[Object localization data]
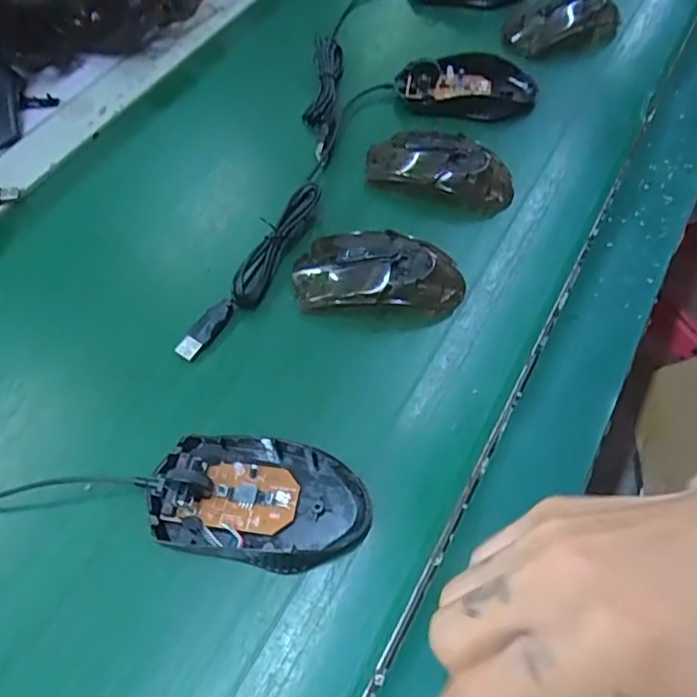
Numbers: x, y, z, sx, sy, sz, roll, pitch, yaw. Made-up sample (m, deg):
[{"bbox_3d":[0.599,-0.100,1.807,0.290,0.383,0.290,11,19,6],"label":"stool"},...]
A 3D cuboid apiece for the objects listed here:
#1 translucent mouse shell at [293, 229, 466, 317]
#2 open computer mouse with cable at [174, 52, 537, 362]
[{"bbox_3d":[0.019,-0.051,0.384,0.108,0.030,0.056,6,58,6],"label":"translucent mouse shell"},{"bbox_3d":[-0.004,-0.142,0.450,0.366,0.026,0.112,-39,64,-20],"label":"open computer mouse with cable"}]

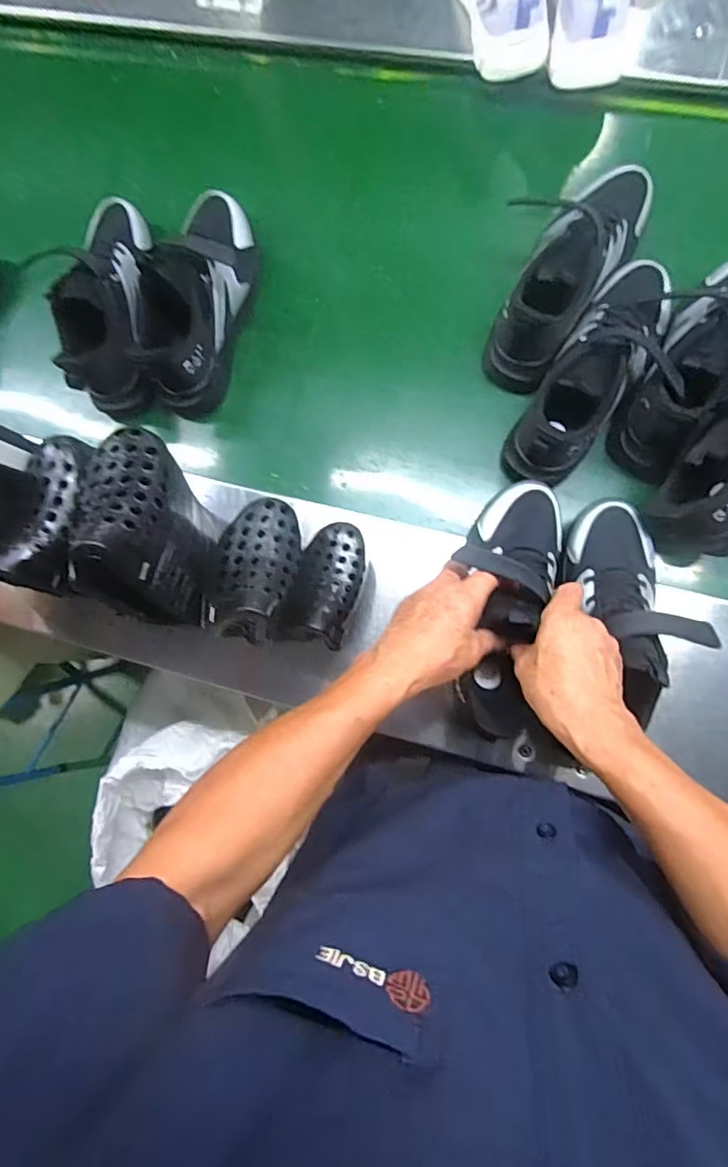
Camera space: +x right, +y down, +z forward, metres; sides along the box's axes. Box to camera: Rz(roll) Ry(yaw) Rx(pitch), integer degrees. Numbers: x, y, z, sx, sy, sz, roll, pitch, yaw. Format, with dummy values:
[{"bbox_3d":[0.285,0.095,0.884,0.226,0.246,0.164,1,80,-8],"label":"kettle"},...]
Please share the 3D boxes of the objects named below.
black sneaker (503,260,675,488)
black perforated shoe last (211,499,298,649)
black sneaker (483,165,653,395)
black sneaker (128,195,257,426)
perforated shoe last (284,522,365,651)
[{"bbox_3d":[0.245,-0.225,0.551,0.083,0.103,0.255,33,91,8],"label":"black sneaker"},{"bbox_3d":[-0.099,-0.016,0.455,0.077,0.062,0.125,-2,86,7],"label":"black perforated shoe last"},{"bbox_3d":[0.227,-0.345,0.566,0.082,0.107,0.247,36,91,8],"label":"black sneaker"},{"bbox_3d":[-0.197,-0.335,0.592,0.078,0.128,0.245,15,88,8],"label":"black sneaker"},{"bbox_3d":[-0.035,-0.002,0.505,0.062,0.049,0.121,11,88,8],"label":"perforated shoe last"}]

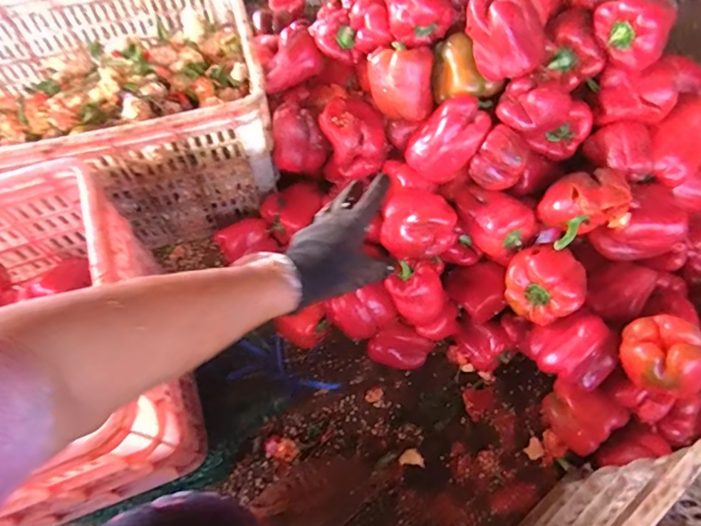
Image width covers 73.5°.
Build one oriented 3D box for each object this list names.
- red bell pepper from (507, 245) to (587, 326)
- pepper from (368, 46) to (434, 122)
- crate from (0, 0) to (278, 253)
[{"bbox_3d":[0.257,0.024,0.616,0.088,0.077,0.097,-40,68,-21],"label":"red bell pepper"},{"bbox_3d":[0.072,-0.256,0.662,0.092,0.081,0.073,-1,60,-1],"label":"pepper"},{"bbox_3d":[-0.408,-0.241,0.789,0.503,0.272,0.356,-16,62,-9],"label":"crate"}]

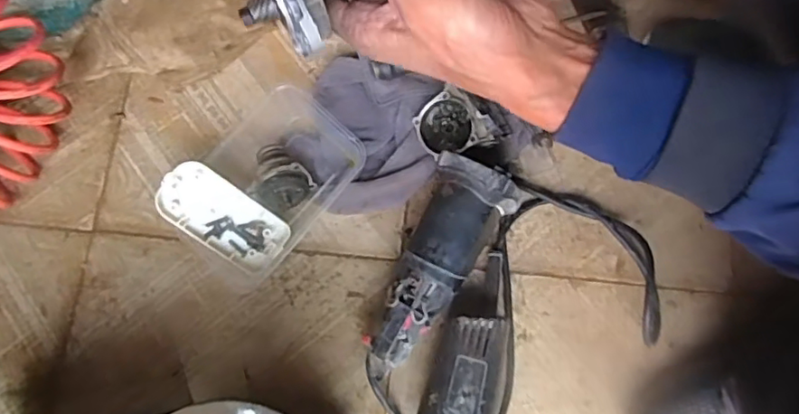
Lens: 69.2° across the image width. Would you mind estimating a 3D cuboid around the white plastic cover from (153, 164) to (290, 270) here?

■ **ACTIVITY**
Each record should be copied exactly, and each image left out.

■ **RESPONSE AREA**
Numbers: x, y, z, sx, sy, sz, roll, pitch, yaw. Made-up sample (m, deg):
[{"bbox_3d":[0.599,-0.100,1.807,0.290,0.383,0.290,11,19,6],"label":"stool"},...]
A 3D cuboid apiece for the objects listed here:
#1 translucent mouse shell at [293, 229, 466, 317]
#2 open computer mouse with cable at [174, 52, 537, 362]
[{"bbox_3d":[0.019,-0.051,0.384,0.108,0.030,0.056,6,58,6],"label":"translucent mouse shell"},{"bbox_3d":[-0.004,-0.142,0.450,0.366,0.026,0.112,-39,64,-20],"label":"open computer mouse with cable"}]

Camera space: +x right, +y down, +z forward, metres; sides along the box's axes. Box to camera: Rz(roll) Ry(yaw) Rx(pitch), integer degrees. Numbers: x, y, z, sx, sy, sz, roll, pitch, yaw. Format, with dummy values:
[{"bbox_3d":[0.285,0.095,0.884,0.226,0.246,0.164,1,80,-8],"label":"kettle"},...]
Please share the 3D boxes of the objects named below.
black sneaker (503,260,675,488)
black perforated shoe last (211,499,298,649)
black sneaker (483,165,653,395)
black sneaker (128,195,257,426)
perforated shoe last (284,522,365,651)
[{"bbox_3d":[0.245,-0.225,0.551,0.083,0.103,0.255,33,91,8],"label":"black sneaker"},{"bbox_3d":[-0.099,-0.016,0.455,0.077,0.062,0.125,-2,86,7],"label":"black perforated shoe last"},{"bbox_3d":[0.227,-0.345,0.566,0.082,0.107,0.247,36,91,8],"label":"black sneaker"},{"bbox_3d":[-0.197,-0.335,0.592,0.078,0.128,0.245,15,88,8],"label":"black sneaker"},{"bbox_3d":[-0.035,-0.002,0.505,0.062,0.049,0.121,11,88,8],"label":"perforated shoe last"}]

Image width covers 73.5°.
Build one oriented 3D box for each object this list names.
- red bell pepper from (507, 245) to (587, 326)
- pepper from (368, 46) to (434, 122)
- crate from (0, 0) to (278, 253)
[{"bbox_3d":[0.257,0.024,0.616,0.088,0.077,0.097,-40,68,-21],"label":"red bell pepper"},{"bbox_3d":[0.072,-0.256,0.662,0.092,0.081,0.073,-1,60,-1],"label":"pepper"},{"bbox_3d":[-0.408,-0.241,0.789,0.503,0.272,0.356,-16,62,-9],"label":"crate"}]

Lens: 69.2° across the image width. Would you mind estimating a 3D cuboid around the white plastic cover from (153, 164) to (290, 270) here?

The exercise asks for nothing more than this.